(Bloomberg) -- Shares of Humana Inc. (NYSE: HUM) surged 48% over the past month, with the health insurer’s concentrated focus on Medicare Advantage helping it dramatically outperform peers after favorable government rate decisions and a strong first-quarter earnings report.
"Humana's surge reflects a stack of catalysts centered on Medicare Advantage," Bernstein noted in a recent report, raising its price target on the stock to $288. The firm cited improved final MA rates and positive first-quarter utilization signals as key drivers for the re-rating.
The stock’s 48% one-month gain, which brought its price to around $303, far outpaces the 19% rise in UnitedHealth Group (NYSE: UNH) and a modest 2.5% increase for Cigna Group (NYSE: CI) over the same timeframe. Humana reported first-quarter adjusted earnings of $10.31 per share on $39.65 billion in revenue, beating the consensus estimate of $10.20.
The rally marks a significant recovery for a stock that remains down 32% over the past five years, suggesting the recent move is more of a rebound than a new bull market. Investors are now watching if the company can maintain momentum, with the next major catalysts being the October Star Ratings release and continued execution on its full-year guidance of at least $9 in adjusted EPS.
Peer Comparison Highlights Divergent Models
Humana’s outperformance is directly tied to its business model, which is heavily concentrated in government-sponsored Medicare Advantage (MA) plans. This structure allows it to benefit disproportionately when regulatory news, such as the recent favorable MA rate decision, is positive. The company’s individual MA membership grew 22% year-to-date, reinforcing the strength in its core market.

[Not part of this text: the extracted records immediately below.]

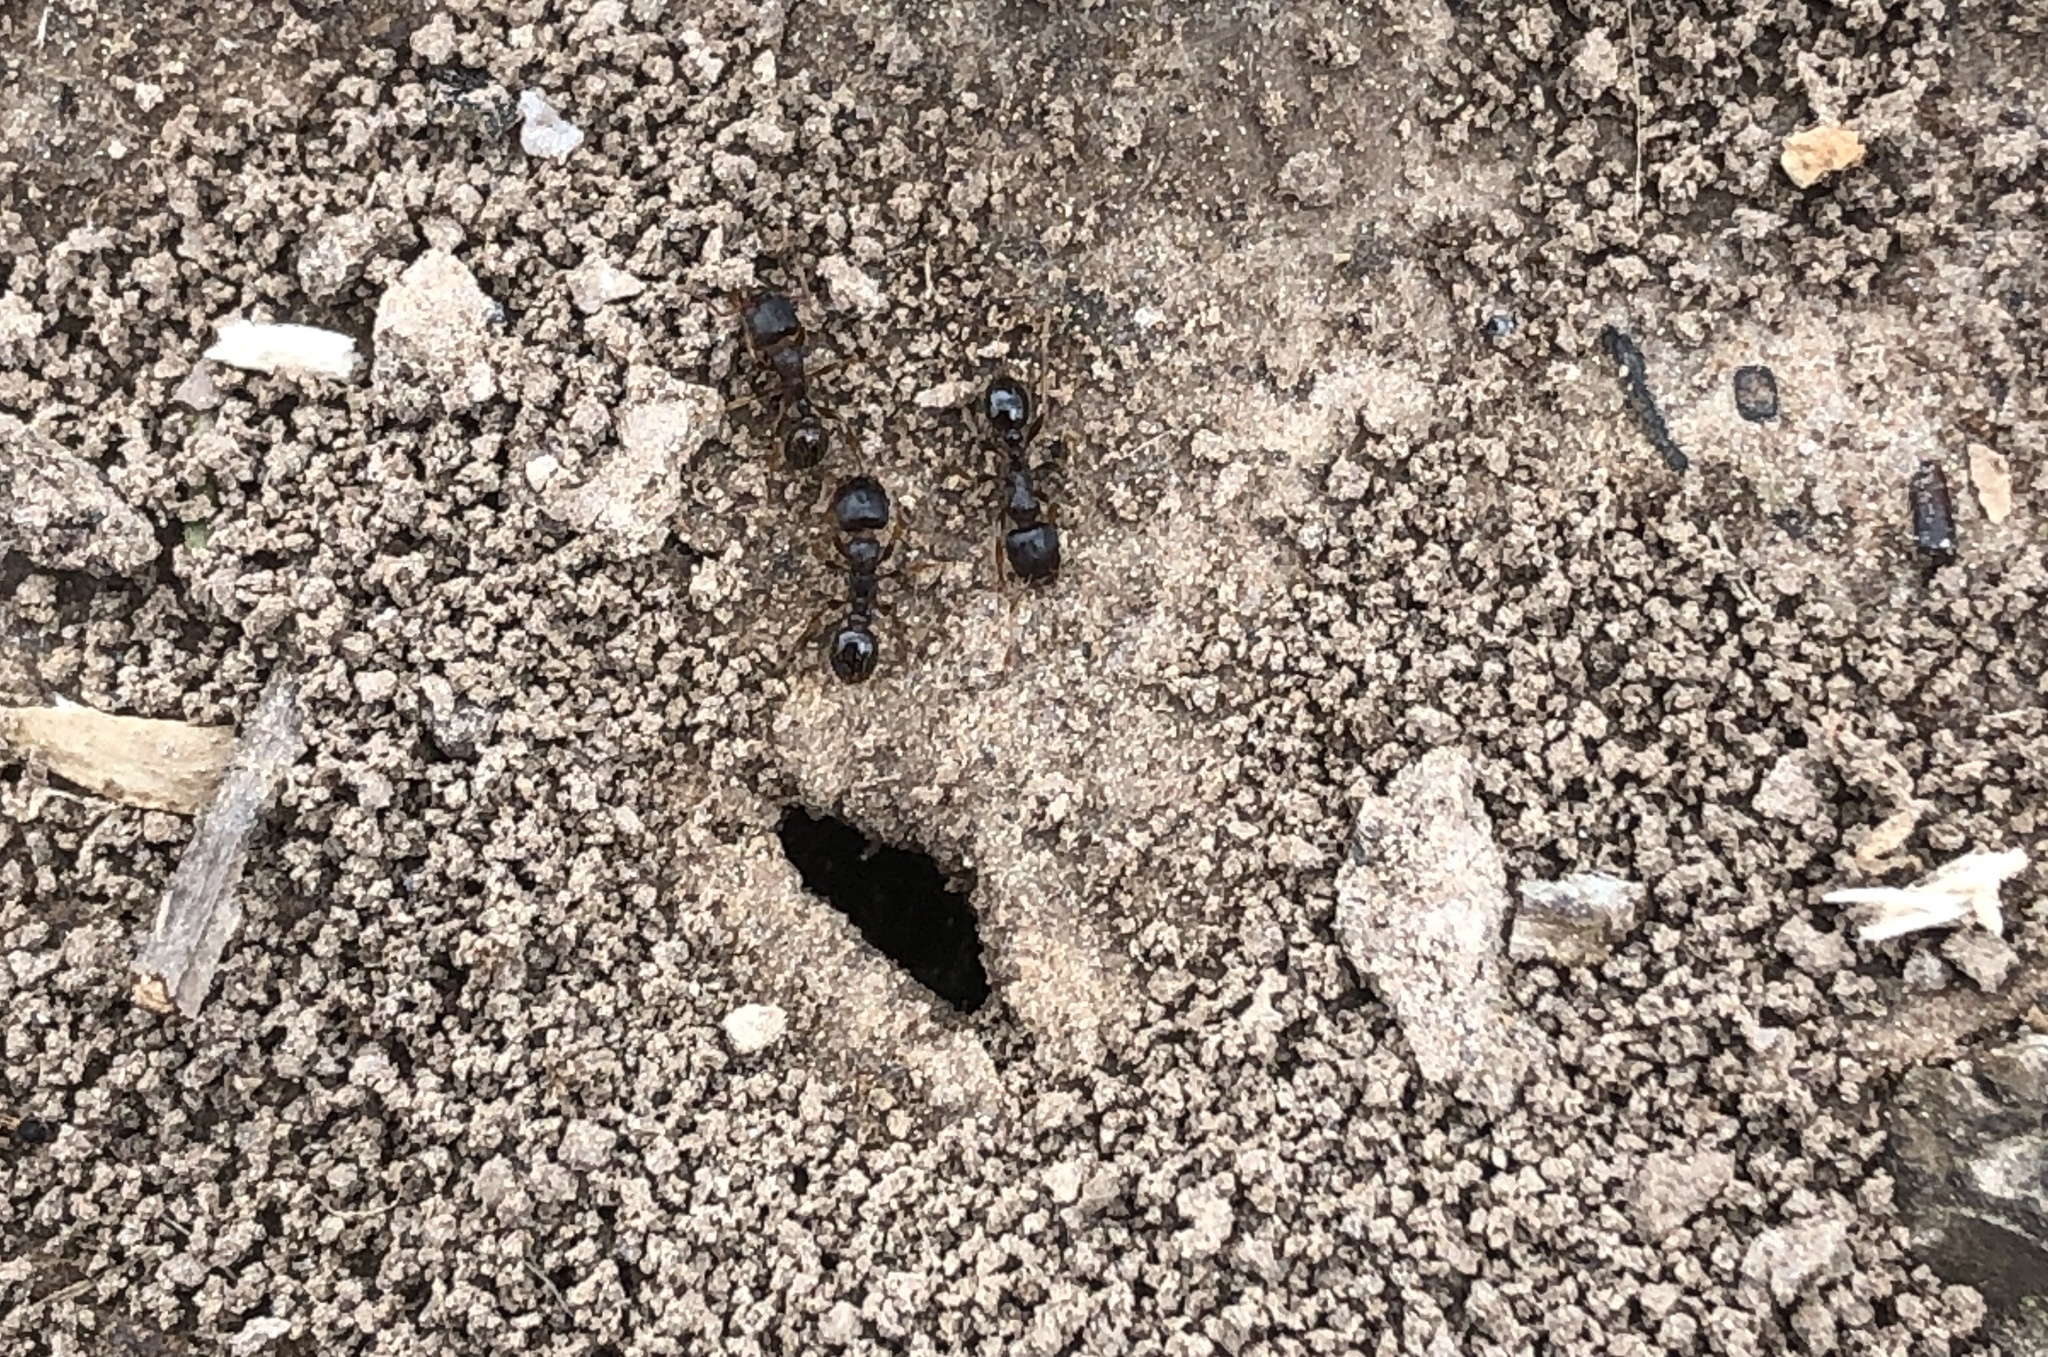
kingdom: Animalia
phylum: Arthropoda
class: Insecta
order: Hymenoptera
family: Formicidae
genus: Tetramorium
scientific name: Tetramorium immigrans
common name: Pavement ant
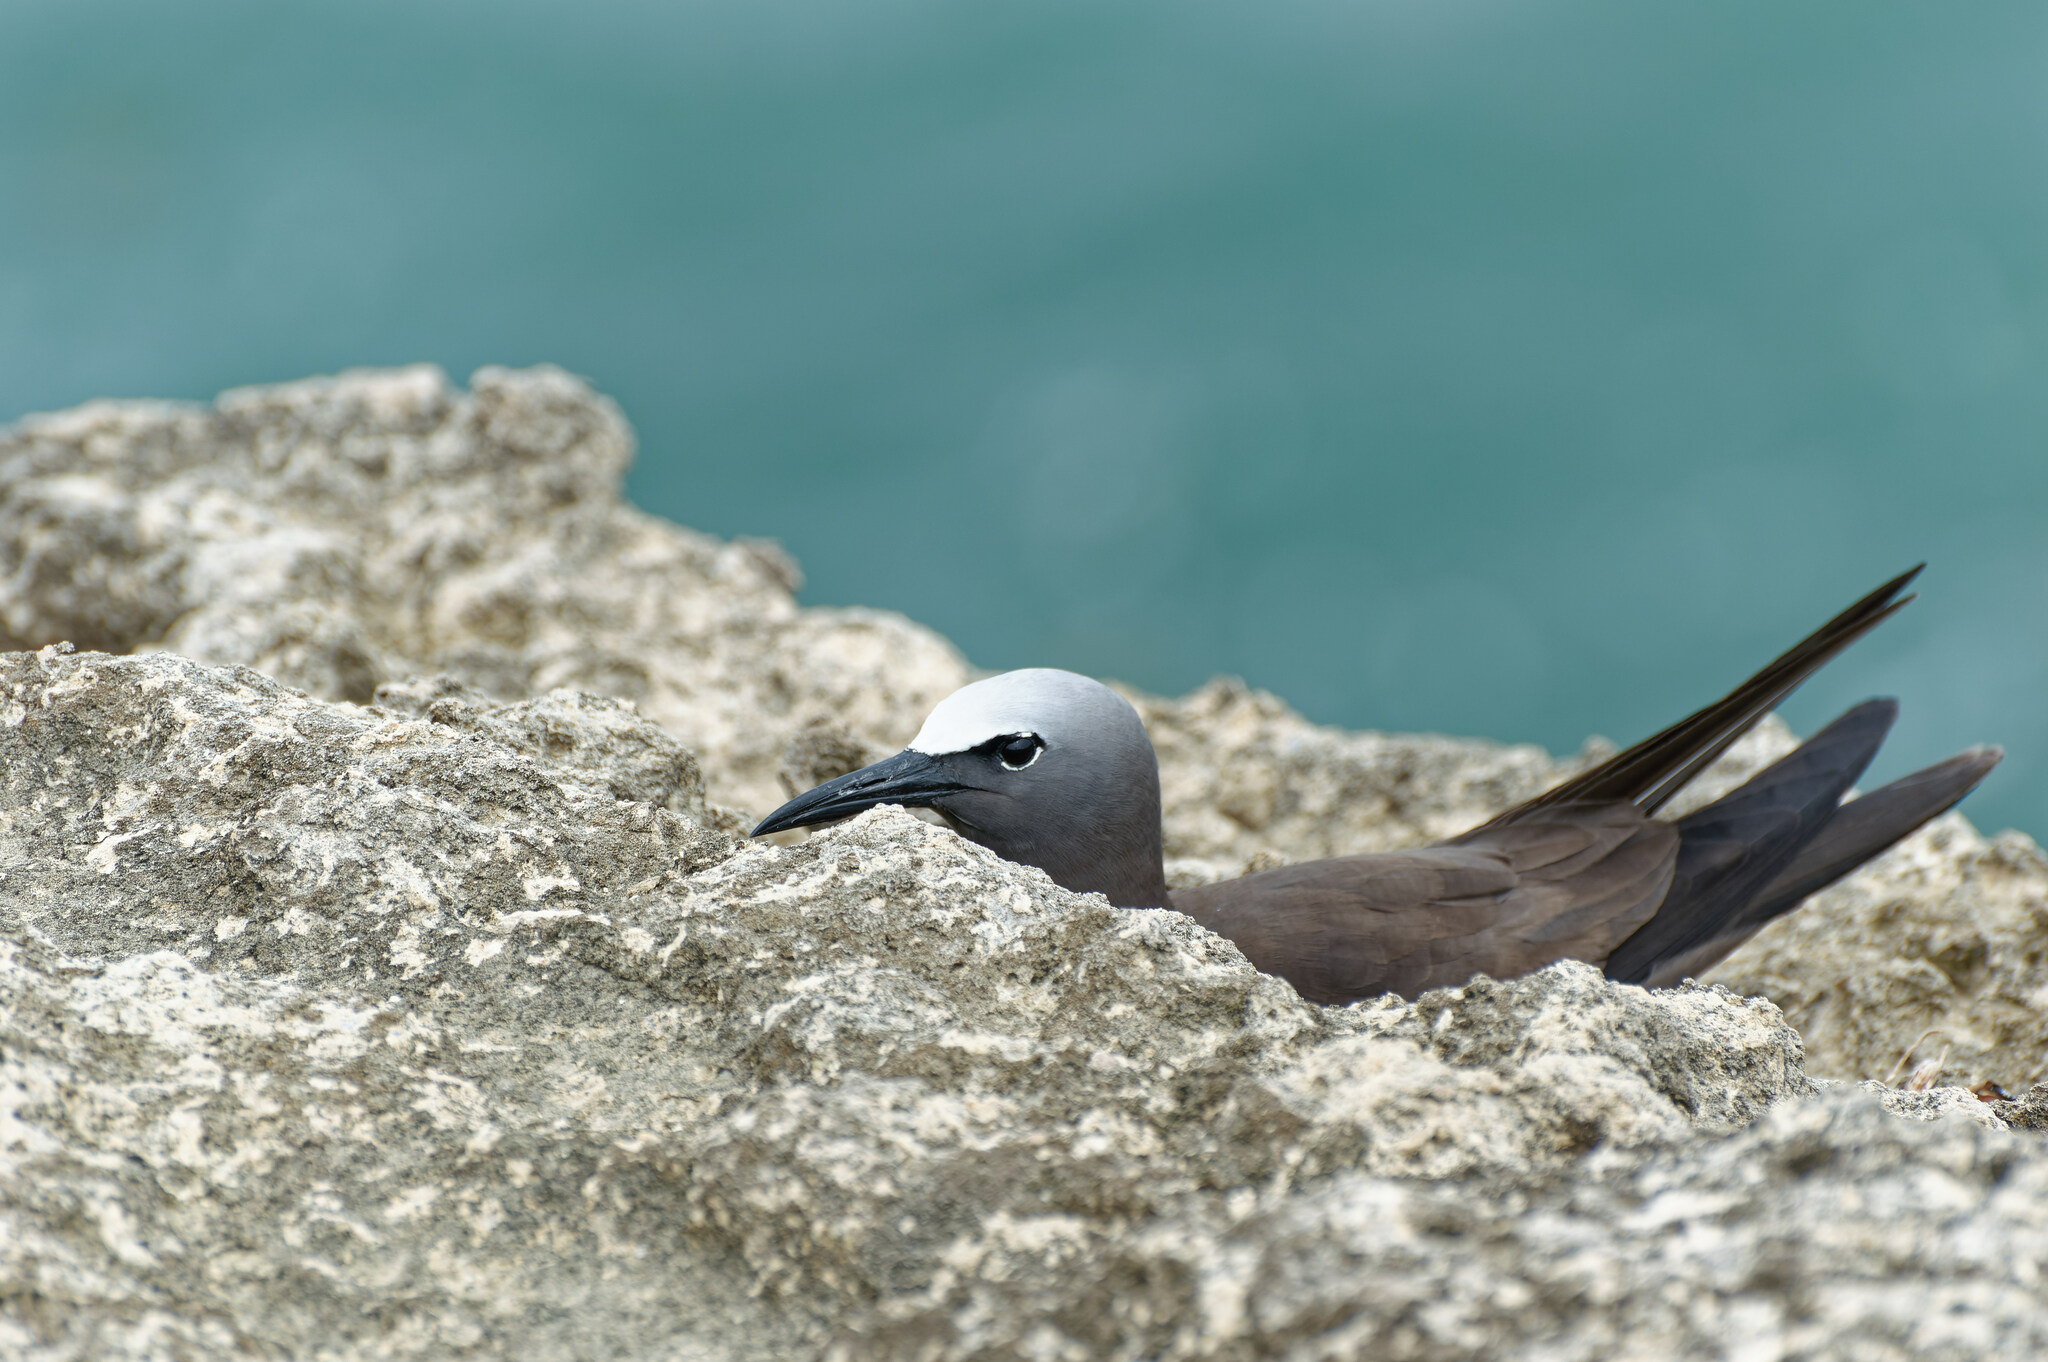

In contrast, UnitedHealth Group’s business is more diversified. While it also posted a strong quarter and raised its full-year EPS guidance to above $18.25, its mix of commercial plans and the large Optum health services segment dilutes the direct impact of the MA tailwind. Cigna, the laggard of the group with a 4% year-to-date gain, is even less exposed to the MA cycle, with its business tilting toward commercial insurance and its Express Scripts pharmacy benefit manager.
While Humana has been the standout performer over the last month, the one-year view shows UnitedHealth leading the trio with a 33% gain, compared to 28% for Humana and a negative return for Cigna. The broader market was mixed Tuesday, with defensive health insurance stocks like Humana (+7%) and UnitedHealth (+3%) bucking a technology-led downturn as the 10-year Treasury yield climbed 5 basis points to 4.46%.
This article is for informational purposes only and does not constitute investment advice.